== Lesetext
Einen Riesenerfolg soll Klaus FlorianVogt als Stolzing beim Bayreuther Publikum errungen haben. „Am stillen Herd“ vermeint man einen Knaben sitzen zu hören, die Erzählung klingt wie ein Märchen für Kinder, die Mittellage des Tenors war damals noch weniger präsent als in letzter Zeit. Das Preislied wird mit strahlender Höhe, aber insgesamt zu monoton gesungen, auch hier irritiert besonders am Anfang die Knabenstimme.
====
== Übungsdaten
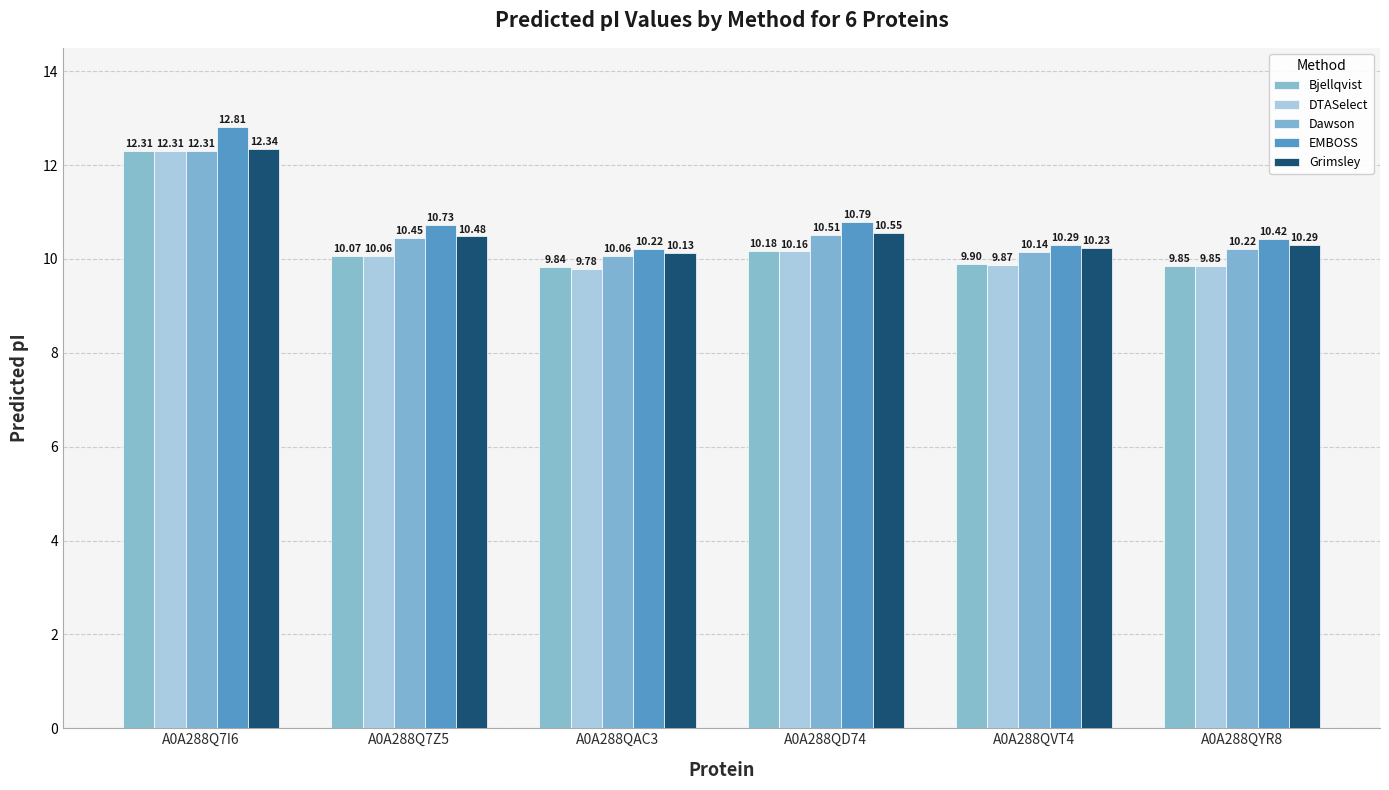

What is the difference between the second highest and second lowest values in the Dawson series?

0.4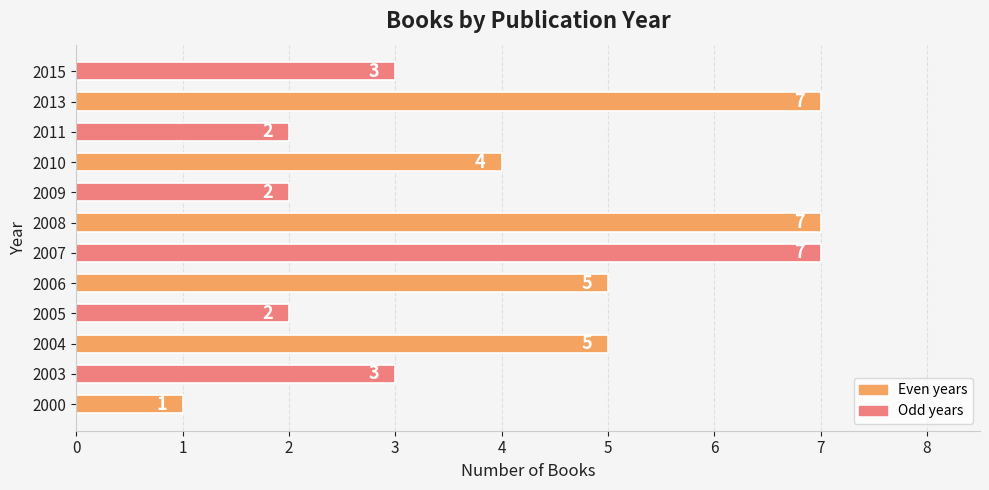

At which label is the value closest to 4?

2010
====
■ Aufgabe: In welcher Rolle soll der Tenor laut dem Lesetext beim Bayreuther Publikum einen Riesenerfolg errungen haben?

■ Antwortbereich: Als Stolzing.